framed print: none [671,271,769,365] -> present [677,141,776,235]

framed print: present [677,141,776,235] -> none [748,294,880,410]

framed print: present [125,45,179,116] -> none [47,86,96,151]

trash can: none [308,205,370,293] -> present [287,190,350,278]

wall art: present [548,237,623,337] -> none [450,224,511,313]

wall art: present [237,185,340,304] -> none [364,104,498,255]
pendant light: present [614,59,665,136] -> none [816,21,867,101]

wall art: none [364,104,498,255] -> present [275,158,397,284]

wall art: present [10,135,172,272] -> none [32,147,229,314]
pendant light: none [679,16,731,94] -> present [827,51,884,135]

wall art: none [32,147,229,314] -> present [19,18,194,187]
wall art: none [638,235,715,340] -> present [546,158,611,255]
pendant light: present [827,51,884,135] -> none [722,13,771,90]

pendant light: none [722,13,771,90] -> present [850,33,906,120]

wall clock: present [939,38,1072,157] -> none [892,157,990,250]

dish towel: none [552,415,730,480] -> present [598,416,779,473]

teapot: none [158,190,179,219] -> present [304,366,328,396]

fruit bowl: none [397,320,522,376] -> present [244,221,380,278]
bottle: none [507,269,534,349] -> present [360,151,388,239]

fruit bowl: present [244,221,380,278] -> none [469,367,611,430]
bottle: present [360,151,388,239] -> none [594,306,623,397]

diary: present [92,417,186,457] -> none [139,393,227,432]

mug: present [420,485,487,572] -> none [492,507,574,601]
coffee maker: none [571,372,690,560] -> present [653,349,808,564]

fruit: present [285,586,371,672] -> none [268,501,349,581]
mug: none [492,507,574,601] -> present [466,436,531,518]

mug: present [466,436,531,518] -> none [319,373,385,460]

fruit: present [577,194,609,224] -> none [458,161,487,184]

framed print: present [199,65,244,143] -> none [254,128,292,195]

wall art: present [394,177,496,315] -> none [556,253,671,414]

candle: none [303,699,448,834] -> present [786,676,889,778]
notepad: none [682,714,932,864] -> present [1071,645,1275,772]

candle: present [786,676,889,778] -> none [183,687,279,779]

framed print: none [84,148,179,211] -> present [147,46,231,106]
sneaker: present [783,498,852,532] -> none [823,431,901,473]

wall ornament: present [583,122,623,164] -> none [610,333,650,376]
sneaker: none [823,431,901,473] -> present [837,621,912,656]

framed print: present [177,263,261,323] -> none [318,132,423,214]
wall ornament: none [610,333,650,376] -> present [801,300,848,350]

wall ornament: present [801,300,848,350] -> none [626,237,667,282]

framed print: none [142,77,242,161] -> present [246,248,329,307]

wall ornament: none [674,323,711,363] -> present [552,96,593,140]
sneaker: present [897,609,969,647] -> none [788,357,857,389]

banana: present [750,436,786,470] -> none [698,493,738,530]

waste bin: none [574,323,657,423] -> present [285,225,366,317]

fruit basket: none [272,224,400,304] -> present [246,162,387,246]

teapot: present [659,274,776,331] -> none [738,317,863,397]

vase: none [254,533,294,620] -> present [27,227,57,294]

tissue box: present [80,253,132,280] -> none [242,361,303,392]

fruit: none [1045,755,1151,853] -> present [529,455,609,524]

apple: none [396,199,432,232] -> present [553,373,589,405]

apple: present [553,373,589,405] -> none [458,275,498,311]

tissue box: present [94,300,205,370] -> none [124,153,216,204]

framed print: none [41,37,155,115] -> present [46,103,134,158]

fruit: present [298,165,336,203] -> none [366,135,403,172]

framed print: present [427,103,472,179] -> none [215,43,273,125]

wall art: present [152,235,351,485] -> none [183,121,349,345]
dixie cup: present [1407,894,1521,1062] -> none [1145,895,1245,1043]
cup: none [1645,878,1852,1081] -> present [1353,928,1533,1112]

Assigned task:
Only a number is wanted: how many lines of the material above hold "tissue"?

Exercise output:
2